[Written task]
Continue the piece on social media and real connection, starting after its final sentence about browsing for two hours.

In the same way, social media interactions can seem more impactful than they really are. If all you do is click on a “like” button, did you really interact with another human being in a meaningful way? And if your friends “like” your post, did that interaction really make an impact on you? This is the social equivalent of lacing your food with MSG, making you temporarily feel like you’ve had a meaningful interaction, but without actually making a real impact in anyone’s life.

Social connections are important to our sense of belonging and well-being, just like good nutrition is vital to our physical health, and when we feed our social connections with less meaningful interactions it can leave us socially malnourished. It should not surprise us that many studies have linked social media usage to depression (see Lin et al 2016, and Shensa et al 2017, etc.)

A Social Gospel

The prophet Isaiah described spiritual malnourishment in chapter 29 of his book, but the verse is also an apt description of how it can feel to spend too much time on social media:

“It shall even be as when an hungry man dreameth, and, behold, he eateth; but he awaketh, and his soul is empty: or as when a thirsty man dreameth, and, behold, he drinketh; but he awaketh, and, behold, he is faint, and his soul hath appetite: so shall the multitude of all the nations be, that fight against mount Zion” (Isaiah 29:8).

Jesus taught us to “love one another” and to “love thy neighbor as thyself.” Being “reconciled to thy brother” is an important part of our preparation to worship the Lord. Those who are “called his people” are “willing to bear one another’s burdens, that they may be light” and “mourn with those that mourn; yea, and comfort those that stand in need of comfort.” The Gospel of Jesus Christ is a social gospel. Following his teachings about how to treat each other not only feeds our social connections, it feeds our spirits.

A Thought Experiment

Imagine that it is a weekend or a holiday, and that you have some free time. You are sitting comfortably in your living room, and you decide to browse through your Facebook newsfeed. On the newsfeed you see the typical things you might expect: your old college friend is on vacation to some exotic place and having a great time, your cousin shared her daily cat meme, your brother posted something about bow hunting and a picture of him standing next to the carcass of some large mammal, a guy you worked with five years ago but haven’t seen since he quit the job posted something about his politics with which you disagree, your mom reposted some Mr. T meme, a woman that you don’t like just posted a negative comment under a post by your friend on the neighborhood group, a girl that lived down the street from you when you were a kid but which you haven’t seen since you were 15 years old just announced that she is having a baby, etc. You browse for two hours, liking about every fifth post you see and maybe commenting on every tenth one.

[Supplied material]
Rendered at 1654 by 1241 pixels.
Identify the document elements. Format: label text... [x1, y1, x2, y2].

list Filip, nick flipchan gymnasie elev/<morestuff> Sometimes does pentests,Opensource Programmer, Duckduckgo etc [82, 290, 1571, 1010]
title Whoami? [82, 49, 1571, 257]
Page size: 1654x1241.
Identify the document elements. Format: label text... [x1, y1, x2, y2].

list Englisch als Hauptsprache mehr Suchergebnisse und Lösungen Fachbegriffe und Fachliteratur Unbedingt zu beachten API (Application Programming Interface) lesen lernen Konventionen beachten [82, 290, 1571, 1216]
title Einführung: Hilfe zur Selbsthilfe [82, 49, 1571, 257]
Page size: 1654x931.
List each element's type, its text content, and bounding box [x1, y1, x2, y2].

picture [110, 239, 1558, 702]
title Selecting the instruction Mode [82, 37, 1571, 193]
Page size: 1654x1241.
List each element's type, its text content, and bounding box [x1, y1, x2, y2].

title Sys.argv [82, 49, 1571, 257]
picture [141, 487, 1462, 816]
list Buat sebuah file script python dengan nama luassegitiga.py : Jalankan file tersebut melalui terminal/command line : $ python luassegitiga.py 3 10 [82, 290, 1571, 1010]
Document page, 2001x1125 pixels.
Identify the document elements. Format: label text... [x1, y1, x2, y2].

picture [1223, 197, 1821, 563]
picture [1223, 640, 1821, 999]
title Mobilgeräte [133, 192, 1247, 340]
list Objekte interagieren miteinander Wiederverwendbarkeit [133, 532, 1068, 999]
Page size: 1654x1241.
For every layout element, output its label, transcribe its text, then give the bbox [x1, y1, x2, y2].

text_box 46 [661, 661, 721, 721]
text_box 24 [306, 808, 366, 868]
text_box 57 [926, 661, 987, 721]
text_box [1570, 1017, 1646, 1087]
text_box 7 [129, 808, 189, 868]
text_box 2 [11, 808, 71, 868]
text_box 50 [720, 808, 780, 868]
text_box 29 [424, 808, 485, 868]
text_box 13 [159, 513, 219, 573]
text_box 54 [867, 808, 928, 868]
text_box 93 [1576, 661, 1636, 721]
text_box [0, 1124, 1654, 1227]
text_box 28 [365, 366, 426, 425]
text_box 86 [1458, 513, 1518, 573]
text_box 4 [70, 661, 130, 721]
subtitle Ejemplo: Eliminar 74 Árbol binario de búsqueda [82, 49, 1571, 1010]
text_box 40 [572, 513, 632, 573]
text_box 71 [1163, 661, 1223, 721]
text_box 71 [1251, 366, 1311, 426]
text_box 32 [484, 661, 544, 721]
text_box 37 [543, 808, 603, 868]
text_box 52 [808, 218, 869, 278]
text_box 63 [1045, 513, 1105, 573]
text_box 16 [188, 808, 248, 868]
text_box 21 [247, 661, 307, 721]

[Answer]
During those two hours you have multiple distractions, both within your device and in the house around you: two text messages, an email, and someone at the front door. After these interruptions you can’t think of anything else to do, so you pull out your phone again and browse Facebook some more. At some point one of your kids keeps trying to get your attention and eventually just leans heavily on your shoulder reading your Facebook feed with you, asking multiple times to watch all of the videos that you have no interest in seeing.

How do you feel after all of these social interactions?

Now imagine that instead of browsing Facebook you did one of the following social activities for two hours:

  • Walked outside and talked to one or more of your neighbors.
  • Had a telephone conversation with one of your parents or siblings.
  • Hand-wrote a letter to a friend or relative who lives far away.
  • Ran a half marathon and made a new friend at the start line that you chatted with for the whole race.

How do you feel after this “real-world” social activity? Is this any different from the way you felt after your Facebook indulgence? Which feels better? Which medium of social interaction do you prefer?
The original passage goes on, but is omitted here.